## What to do
Reproduce the lines from the one containing "To the nearest" through the last line, inclusive, leaving out the pictures.

## Supplied material
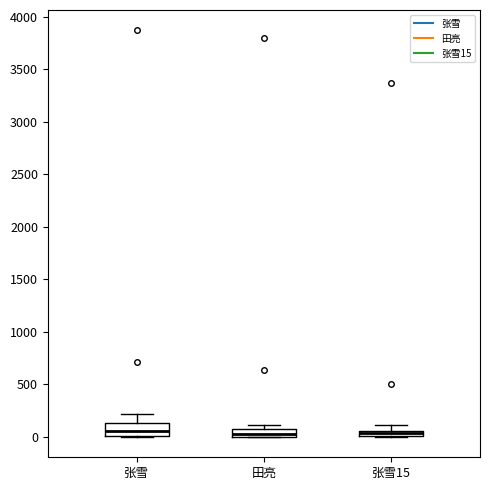

Comparing the boxes themselves (not the whiskers), which one is the tallest?

张雪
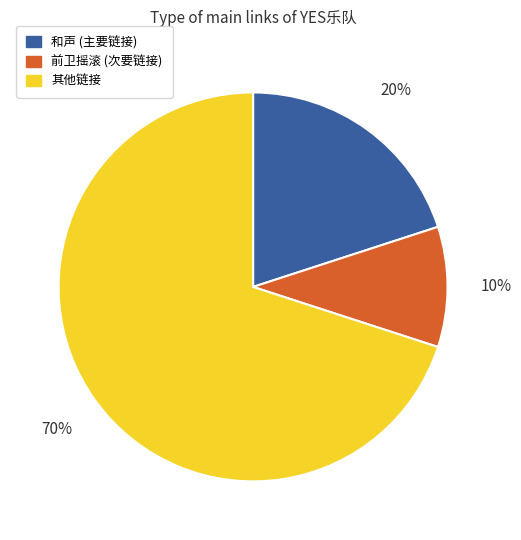

To the nearest percent, what portion does 和声 (主要链接) represent?

20%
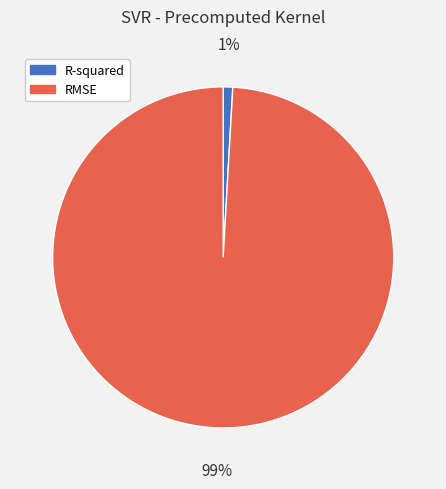

Rank the categories by value from highest to lowest.

RMSE, R-squared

## Answer box
To the nearest percent, what portion does 和声 (主要链接) represent?

20%

Rank the categories by value from highest to lowest.

RMSE, R-squared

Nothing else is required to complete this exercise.